As more consumers become mission-focused, restaurants look for new products that can help them appeal to these guests.

Today’s diners are mission minded. They care about the health and environmental impacts of the foods they eat and choose to spend money with brands that demonstrate commitment to similar goals. Sustainability is one mission that is growing in importance in the industry.

In a recent Nationals Restaurant Association (NRA) survey, more than 66 percent of restaurant chefs identified sustainability as one of the “Hot Trends” in restaurants today. Customers are looking for restaurants to be environmentally conscious in how they source their ingredients and where their ingredients come from. Further NRA research reports that customers associate sustainability with food freshness and quality, which is an added benefit for restaurants.

Shelley Balanko, senior vice president of the Hartman Group, says customers are looking for smarter, fresher, more exciting food experiences and value fresh sourcing of ingredients in choosing where to eat. “Sustainability continues to be about doing the right thing for customers, the community, and the environment,” she said during the NRA’s 2016 Sustainability Executive Study Group. “[Consumers] want an honest account of what your goals are and where you’re at in the process. Transparency is about consumer choice—letting them see and judge for themselves. It’s the gateway to building trust with customers.”

By using more ingredients that are sustainably sourced, such as wild blueberries, restaurants can appeal to these mission-driven diners. One big reason this tiny fruit is viewed as a sustainable choice is that as the name implies, wild blueberries are not planted by man, but grow wild in places like the Maine barrens.

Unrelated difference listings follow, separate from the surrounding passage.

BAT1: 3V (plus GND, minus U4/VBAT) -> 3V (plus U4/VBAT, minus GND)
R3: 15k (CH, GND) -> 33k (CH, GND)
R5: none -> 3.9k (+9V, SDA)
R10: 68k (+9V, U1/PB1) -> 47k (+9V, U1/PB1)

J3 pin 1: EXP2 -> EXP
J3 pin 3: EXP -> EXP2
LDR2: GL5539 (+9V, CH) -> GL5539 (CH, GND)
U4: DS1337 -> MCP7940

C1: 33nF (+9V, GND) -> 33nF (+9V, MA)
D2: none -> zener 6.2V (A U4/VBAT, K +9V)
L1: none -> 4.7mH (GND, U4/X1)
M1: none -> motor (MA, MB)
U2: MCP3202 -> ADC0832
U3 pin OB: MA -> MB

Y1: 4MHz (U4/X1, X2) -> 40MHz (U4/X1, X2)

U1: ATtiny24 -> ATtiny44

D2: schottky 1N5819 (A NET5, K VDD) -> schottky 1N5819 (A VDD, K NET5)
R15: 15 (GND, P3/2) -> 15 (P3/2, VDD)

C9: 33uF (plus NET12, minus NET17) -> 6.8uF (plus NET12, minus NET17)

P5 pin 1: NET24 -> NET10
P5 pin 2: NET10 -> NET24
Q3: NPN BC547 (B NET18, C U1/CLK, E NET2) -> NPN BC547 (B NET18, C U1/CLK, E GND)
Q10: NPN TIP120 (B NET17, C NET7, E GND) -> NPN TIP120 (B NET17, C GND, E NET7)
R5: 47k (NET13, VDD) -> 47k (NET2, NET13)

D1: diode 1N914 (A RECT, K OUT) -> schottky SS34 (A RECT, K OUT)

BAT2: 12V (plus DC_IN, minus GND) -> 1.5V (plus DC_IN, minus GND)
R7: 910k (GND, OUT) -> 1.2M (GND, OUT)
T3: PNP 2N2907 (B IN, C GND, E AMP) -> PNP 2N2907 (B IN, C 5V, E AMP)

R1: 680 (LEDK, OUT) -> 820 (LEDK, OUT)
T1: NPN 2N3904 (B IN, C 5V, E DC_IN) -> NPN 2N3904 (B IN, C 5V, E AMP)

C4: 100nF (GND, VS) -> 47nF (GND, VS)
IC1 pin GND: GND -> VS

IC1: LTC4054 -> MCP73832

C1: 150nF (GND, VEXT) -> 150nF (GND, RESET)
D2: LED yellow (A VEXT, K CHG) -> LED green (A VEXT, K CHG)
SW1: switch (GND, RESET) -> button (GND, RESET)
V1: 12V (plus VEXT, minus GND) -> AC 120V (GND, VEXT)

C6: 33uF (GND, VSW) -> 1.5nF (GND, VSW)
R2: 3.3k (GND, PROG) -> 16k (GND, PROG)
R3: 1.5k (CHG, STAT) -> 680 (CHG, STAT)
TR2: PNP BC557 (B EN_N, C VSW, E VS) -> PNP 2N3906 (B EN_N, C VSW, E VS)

“Wild blueberries have been here thousands of years,” says David Yarborough, wild blueberry specialist with the University of Maine Cooperative Extension. “The plants are there as nature intended, but we’re harvesting them, which is beneficial to the plants.”

The bushes are harvested using minimally disruptive methods before they are cut as close to the ground as possible, says Kathleen Hoffman, chef and national culinary manager with USF Kitchens. Then, after two years of regrowth they are harvested again, much the same as they were when they were being harvested in the area by Native Americans.

“I really see [wild blueberries] as a legacy edible,” Hoffman says. “These plants have been around on the planet for thousands of years. You’re able to harvest them very efficiently, in a very sustainable way that produces a clean product the way Mother Nature intended it to be.”

Another important feature of wild blueberries is that they grow in areas where other crops won’t, Hoffman says, making the most of available land resources. This is largely because wild blueberries are a hearty plant well-matched for the thin, acidic soil where they grow, and they have little competition for space. The plants also use the resources that are naturally available, such as rainfall, resulting in sustainable water usage and more natural disease resistance. This means that they grow without needing much in terms of the human inputs required by most other agricultural operations to control pests and disease.

Because of all these environmental benefits, using wild blueberries as an ingredient on the menu can appeal to consumers who are more environmentally conscious. In a recent quantitative consumer survey conducted on the value of wild foods by Portland Marketing Analytics, nearly two-thirds of consumers and 77 percent of consumers living an environmentally sustainable lifestyle felt food made with wild blueberries would be more sustainable than that same food made with cultivated blueberries.

This is a plus for restaurants. Not only can using wild blueberries help attract these environmentally-conscious diners, but they help demonstrate a commitment to sustainability that can help brands increase sales. For example, Neilsen reports that 77 percent of all millennials are willing to pay more for products and services that come from companies committed to sustainability.

Restaurants can incorporate and call out wild ingredients like wild blueberries on their menus and use marketing to share all these environmental benefits that attract diners concerned with the environmental impact of the businesses they patronize. Balanko says using social media to illuminate the use of sustainable products like wild blueberries can help influence sustainability driven consumers to pick your establishment.

In addition to their small environmental footprint, wild blueberries offer restaurants a multitude of benefits, from attracting and retaining customers to providing chefs with an ingredient that has many varied uses. Their sustainable sourcing make them the perfect food to put on environmentally conscious menus.